The two-day plunge in the U.S. currency is the most since March, 2009, when the U.S. Federal Reserve announced it planned to buy U.S. Treasuries to rescue an economy struggling to recover from the financial crisis. Seven years on, and barely a month and a half after the Fed's first baby step into the tightening cycle, dollar bulls capitulated as evidence piled up that the world's biggest economy won't escape slowdowns from China to Canada and Brazil.

"King dollar was looking toppish – momentum has been built behind the move lower," said Mazen Issa, senior foreign-exchange strategist at Toronto-Dominion Bank in New York. "Foreign-exchange markets are recalibrating to rates and coming to the realization that a Fed hike as soon as March looks unlikely."

The Bloomberg dollar spot index, which tracks the U.S. currency against 10 global peers, fell 0.6 per cent to 1,220.42 in afternoon trading on Thursday, erasing its gain in 2016. The greenback declined 1 per cent to $1.1220 (U.S.) versus the euro, reaching the weakest level since October.

Big buys

Buying the U.S. dollar was the winning trade for the past two years as aggressive quantitative easing in Europe and Japan, and a China-led slowdown in emerging markets, weakened rival currencies. The dollar gauge rallied 22 per cent since mid-2014 and reached the strongest since at least 2004 toward the end of January.

That changed as traders in federal funds futures show the Fed might stand pat this year, as opposed to the four increases policy-makers forecast in December.

"The dollar was the mother of all trades," said Alessio de Longis, a New York-based money manager in OppenheimerFunds Inc.'s global multiasset group, which manages $5-billion. "There has been one wholly consensus trade, which was the long dollar trade, so unfortunately you get these very nasty corrections," he said, referring to bullish dollar bets.

The U.S. January employment report on Friday may determine whether the dollar sell-off will continue.
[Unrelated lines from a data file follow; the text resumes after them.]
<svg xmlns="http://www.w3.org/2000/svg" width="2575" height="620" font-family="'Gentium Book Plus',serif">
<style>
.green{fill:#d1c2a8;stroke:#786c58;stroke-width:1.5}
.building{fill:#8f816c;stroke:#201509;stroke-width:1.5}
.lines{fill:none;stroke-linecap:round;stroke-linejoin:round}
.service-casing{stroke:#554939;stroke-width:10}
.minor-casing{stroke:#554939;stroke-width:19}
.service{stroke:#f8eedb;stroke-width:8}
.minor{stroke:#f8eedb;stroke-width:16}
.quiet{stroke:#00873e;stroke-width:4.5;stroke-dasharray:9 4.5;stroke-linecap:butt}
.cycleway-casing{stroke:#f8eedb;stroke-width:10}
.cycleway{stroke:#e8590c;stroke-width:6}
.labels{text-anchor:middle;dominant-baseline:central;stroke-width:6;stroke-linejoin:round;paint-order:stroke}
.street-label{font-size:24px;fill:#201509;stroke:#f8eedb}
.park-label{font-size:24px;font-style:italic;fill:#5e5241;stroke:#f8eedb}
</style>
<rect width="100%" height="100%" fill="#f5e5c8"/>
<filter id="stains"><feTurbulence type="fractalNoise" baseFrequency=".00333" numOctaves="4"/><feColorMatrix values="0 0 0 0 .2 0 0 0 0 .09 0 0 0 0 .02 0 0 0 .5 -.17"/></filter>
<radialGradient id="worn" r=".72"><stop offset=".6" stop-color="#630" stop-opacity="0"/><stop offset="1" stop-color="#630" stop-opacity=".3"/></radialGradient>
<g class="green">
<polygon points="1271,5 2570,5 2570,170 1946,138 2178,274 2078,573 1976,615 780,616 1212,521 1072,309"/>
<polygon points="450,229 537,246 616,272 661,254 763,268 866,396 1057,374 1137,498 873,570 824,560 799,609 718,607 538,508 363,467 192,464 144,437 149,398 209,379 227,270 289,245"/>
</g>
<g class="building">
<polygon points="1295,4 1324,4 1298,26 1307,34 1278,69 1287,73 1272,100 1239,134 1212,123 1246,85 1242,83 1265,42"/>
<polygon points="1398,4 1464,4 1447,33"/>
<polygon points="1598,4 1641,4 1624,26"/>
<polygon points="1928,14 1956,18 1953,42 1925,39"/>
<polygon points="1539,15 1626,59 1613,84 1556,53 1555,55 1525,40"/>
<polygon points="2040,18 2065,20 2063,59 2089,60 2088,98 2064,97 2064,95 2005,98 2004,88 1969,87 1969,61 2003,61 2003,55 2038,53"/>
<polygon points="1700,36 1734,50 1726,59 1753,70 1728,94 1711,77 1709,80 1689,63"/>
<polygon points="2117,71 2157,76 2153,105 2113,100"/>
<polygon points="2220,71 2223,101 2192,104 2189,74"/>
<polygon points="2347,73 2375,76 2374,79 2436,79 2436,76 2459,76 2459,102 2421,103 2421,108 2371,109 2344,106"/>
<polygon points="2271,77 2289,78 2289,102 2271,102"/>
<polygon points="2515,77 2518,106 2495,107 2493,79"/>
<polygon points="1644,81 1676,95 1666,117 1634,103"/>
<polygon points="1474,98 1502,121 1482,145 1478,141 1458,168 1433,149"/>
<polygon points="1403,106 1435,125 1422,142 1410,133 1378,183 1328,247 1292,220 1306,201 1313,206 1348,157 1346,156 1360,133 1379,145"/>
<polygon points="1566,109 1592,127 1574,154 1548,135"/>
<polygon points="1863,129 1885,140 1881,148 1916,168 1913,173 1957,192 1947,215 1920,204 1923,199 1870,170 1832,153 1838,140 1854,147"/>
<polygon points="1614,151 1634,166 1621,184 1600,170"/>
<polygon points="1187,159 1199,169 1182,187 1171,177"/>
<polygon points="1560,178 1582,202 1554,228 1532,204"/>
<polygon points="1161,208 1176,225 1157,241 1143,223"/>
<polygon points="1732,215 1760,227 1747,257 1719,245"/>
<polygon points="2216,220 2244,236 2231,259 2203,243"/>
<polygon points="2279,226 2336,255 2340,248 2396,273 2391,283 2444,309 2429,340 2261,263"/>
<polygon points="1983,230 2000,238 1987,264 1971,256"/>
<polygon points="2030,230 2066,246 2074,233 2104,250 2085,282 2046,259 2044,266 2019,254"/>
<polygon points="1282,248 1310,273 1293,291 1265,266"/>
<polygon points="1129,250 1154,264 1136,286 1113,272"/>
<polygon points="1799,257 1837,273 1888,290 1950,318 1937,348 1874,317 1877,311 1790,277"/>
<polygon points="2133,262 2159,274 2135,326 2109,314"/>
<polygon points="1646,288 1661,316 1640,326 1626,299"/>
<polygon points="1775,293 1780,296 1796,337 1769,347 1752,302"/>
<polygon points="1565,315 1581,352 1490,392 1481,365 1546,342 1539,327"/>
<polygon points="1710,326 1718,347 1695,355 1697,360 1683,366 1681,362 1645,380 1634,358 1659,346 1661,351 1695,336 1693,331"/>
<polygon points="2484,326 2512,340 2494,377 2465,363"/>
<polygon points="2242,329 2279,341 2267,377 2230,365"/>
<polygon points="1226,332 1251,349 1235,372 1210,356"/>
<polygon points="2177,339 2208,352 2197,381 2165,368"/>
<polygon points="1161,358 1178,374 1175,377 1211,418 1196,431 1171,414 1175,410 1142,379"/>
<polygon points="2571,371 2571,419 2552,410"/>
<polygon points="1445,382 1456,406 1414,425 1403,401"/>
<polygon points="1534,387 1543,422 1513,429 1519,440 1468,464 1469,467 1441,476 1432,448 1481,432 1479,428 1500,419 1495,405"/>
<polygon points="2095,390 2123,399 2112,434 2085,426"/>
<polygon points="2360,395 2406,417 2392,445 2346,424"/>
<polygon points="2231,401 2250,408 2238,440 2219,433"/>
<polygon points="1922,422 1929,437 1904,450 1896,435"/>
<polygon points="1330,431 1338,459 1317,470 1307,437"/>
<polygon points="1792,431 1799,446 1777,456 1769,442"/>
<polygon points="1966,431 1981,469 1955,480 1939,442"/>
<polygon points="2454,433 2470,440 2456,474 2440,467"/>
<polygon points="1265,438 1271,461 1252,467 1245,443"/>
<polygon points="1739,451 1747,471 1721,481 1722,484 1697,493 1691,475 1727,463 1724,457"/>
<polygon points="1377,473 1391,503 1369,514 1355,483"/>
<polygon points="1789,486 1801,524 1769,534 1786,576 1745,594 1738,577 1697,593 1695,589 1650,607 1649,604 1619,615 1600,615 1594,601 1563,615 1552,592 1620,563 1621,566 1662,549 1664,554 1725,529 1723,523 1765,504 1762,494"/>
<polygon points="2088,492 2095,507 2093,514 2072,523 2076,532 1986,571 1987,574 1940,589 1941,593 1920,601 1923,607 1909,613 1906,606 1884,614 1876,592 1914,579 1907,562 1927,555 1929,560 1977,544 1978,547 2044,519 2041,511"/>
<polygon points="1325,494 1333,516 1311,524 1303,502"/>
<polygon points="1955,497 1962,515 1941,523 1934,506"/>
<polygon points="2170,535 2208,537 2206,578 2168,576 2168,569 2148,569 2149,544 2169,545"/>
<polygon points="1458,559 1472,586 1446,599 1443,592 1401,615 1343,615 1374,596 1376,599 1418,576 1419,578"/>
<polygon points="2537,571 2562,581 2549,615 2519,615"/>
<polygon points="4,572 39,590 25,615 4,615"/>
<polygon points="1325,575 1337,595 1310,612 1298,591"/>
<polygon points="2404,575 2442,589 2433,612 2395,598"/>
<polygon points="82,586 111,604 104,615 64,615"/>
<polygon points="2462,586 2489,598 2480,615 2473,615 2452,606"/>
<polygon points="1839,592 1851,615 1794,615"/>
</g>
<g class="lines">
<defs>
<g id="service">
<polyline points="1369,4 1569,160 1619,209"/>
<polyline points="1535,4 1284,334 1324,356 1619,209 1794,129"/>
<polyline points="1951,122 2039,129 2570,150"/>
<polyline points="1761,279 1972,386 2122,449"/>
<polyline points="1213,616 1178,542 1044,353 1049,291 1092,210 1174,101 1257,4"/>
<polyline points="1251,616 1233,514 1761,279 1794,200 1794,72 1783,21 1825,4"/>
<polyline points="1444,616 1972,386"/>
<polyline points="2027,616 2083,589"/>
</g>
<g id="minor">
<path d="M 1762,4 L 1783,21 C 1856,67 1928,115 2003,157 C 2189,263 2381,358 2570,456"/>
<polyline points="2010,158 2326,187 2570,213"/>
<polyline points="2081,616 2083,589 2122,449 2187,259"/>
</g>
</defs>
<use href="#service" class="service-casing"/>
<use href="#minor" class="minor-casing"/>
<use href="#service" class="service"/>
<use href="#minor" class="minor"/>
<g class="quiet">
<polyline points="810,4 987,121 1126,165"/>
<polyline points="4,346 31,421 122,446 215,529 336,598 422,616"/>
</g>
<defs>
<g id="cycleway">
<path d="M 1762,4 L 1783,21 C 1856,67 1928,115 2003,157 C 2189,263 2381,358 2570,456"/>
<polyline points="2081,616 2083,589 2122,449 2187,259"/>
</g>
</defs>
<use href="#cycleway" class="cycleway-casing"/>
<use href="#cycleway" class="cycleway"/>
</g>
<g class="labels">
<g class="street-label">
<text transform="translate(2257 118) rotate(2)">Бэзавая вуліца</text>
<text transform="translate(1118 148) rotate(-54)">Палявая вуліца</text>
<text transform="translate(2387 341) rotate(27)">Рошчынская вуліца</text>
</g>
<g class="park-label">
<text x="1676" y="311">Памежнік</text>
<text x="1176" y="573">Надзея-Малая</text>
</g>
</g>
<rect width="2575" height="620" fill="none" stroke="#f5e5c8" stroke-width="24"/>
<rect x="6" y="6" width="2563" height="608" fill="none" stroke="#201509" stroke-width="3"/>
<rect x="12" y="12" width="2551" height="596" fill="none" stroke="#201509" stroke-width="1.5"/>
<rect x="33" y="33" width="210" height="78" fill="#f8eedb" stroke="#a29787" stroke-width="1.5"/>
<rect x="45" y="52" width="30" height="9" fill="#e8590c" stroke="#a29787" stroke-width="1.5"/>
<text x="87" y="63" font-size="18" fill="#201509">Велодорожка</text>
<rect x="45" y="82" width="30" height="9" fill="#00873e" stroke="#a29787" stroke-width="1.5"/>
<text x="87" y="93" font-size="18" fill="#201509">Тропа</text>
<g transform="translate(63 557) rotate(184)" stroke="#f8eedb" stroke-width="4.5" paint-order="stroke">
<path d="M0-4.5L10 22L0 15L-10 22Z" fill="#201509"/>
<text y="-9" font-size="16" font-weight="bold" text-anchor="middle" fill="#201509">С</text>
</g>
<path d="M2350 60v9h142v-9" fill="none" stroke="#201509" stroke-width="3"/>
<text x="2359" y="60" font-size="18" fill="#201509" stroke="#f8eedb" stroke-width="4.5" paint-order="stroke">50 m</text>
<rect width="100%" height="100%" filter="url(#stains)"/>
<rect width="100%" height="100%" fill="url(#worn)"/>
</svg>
The payrolls data will show the United States created fewer than 200,000 jobs for the first time since September, according to economists surveyed by Bloomberg.

"Every single negative indicator is chipping away at the possibility of a rate hike," said Alfonso Esparza, a senior currency analyst at Oanda Corp. in Toronto. "The dollar has pretty much priced in that there won't be a change in March."

A report Wednesday showed U.S. service industries expanded in January at the slowest pace since 2014. A strong dollar has hurt the export and industrial sectors and now there's growing evidence the persistent weakness in manufacturing is starting to creep into the rest of the economy.

Dollar bulls have pointed out that "manufacturing is suffering, but the service sector is holding up and the service sector is 80 per cent of the economy – well, no longer," said Lee Ferridge, the Boston-based head of macro strategy for North America at State Street Global Markets. "The idea that you can just put your money in dollars and you're going to be fine has taken a blow."